Archive

Quotes

I haven’t been everywhere, but it’s on my list.

—Susan Sontag, 1977

I think that to get under the surface and really appreciate the beauty of any country, one has to go there poor.

—Grace Moore, 1944

There ain’t no surer way to find out whether you like people or hate them than to travel with them.

—Mark Twain, 1894

All traveling becomes dull in exact proportion to its rapidity.

—John Ruskin, 1856

The traveler with nothing on him sings in the robber’s face.

—Juvenal, c. 125

For my part, I travel not to go anywhere, but to go. I travel for travel’s sake. The great affair is to move.

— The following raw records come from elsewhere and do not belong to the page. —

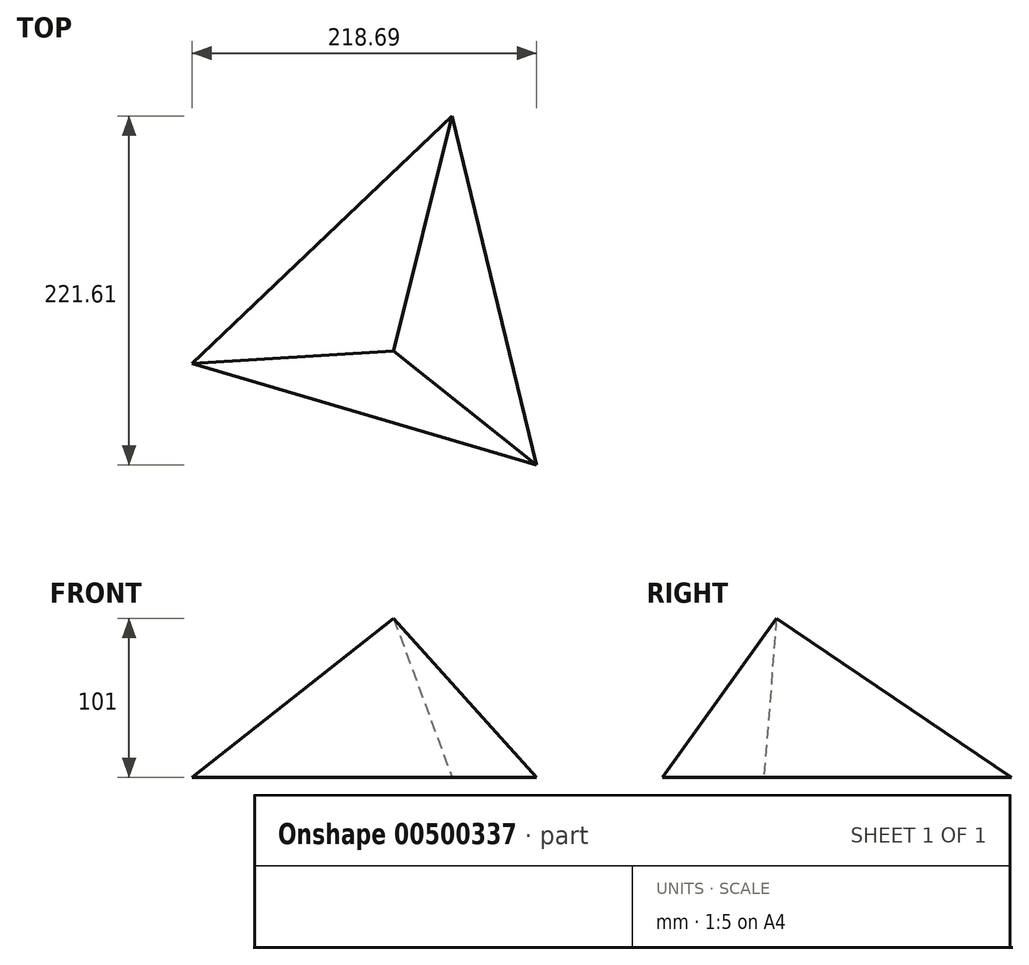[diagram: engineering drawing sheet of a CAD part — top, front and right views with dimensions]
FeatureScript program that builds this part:
annotation { "Feature Type Name" : "Feature", "Feature Type Description" : "" }
export const myFeature = defineFeature(function(context is Context, id is Id, definition is map)
    precondition{}
    {
        {
            var Q0;
            Q0=qCreatedBy(makeId("Top.planeOp"),FACE);
            var sketch = newSketch(context, id + "F0", { "sketchPlane" : qUnion([Q0])});
            skCircle(sketch, "E0.cCircle", {"center": v(0, 0) * mm, "radius": 131.63 * mm, "construction": true});
            skLineSegment(sketch, "E0.0", {"start": v(-127.95, -30.9) * mm, "end": v(37.2, 126.26) * mm});
            skLineSegment(sketch, "E0.1", {"start": v(37.2, 126.26) * mm, "end": v(90.74, -95.35) * mm});
            skLineSegment(sketch, "E0.2", {"start": v(90.74, -95.35) * mm, "end": v(-127.95, -30.9) * mm});
            skSolve(sketch);
        }
        {
            var Q0;
            Q0=qCreatedBy(makeId("Top.planeOp"),FACE);
            cPlane(context, id + "F1", {"entities" : qUnion([Q0]), "cplaneType" : CPlaneType.OFFSET, "offset" : 101 * mm, "width" : 150 * mm, "height" : 150 * mm});
        }
        {
            var Q0;
            Q0=qCreatedBy(id+"F1.planeOp",FACE);
            var sketch = newSketch(context, id + "F2", { "sketchPlane" : qUnion([Q0])});
            skPoint(sketch, "E1", {"position": v(0, -22.9) * mm});
            skSolve(sketch);
        }
        {
            var Q0;
            Q0=sQuery(id+"F2.wireOp",VERTEX,"E1");
            var Q1;
            Q1=makeQuery(id+"F0.imprint","IMPRINT",FACE,{"disambiguationData":[TD([[makeQuery(id+"F0.imprint","IMPRINT",EDGE,{"derivedFrom":sQuery(id+"F0.wireOp",EDGE,"E0.0")}),-1.0]])]});
            loft(context, id + "F3", {"sheetProfilesArray" : [{ "sheetProfileEntities" : qUnion([Q0]) }, { "sheetProfileEntities" : qUnion([Q1]) }]});
        }
    });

—Robert Louis Stevenson, 1879

A traveler’s chief aim should be to make men wiser and better, and to improve their minds by the bad—as well as good—example of what they deliver concerning foreign places.

—Jonathan Swift, 1726

Those who travel heedlessly from place to place, observing only their distance from each other and attending only to their accommodation at the inn at night, set out fools, and will certainly return so.

—Philip Dormer Stanhope, 1747

Traveling is like flirting with life. It’s like saying, “I would stay here and love you, but I have to go; this is my station.”

—Lisa St. Aubin de Terán, 1989

If I had no duties, and no reference to futurity, I would spend my life in driving briskly in a post-chaise with a pretty woman.

—Samuel Johnson, 1777

See one promontory (said Socrates of old), one mountain, one sea, one river, and see all.

—Robert Burton, c. 1620

People commonly travel the world over to see rivers and mountains, new stars, garish birds, freak fish, grotesque breeds of human; they fall into an animal stupor that gapes at existence, and they think they have seen something.

—Søren Kierkegaard, 1843

After midnight the moon set and I was alone with the stars. I have often said that the lure of flying is the lure of beauty, and I need no other flight to convince me that the reason flyers fly, whether they know it or not, is the aesthetic appeal of flying.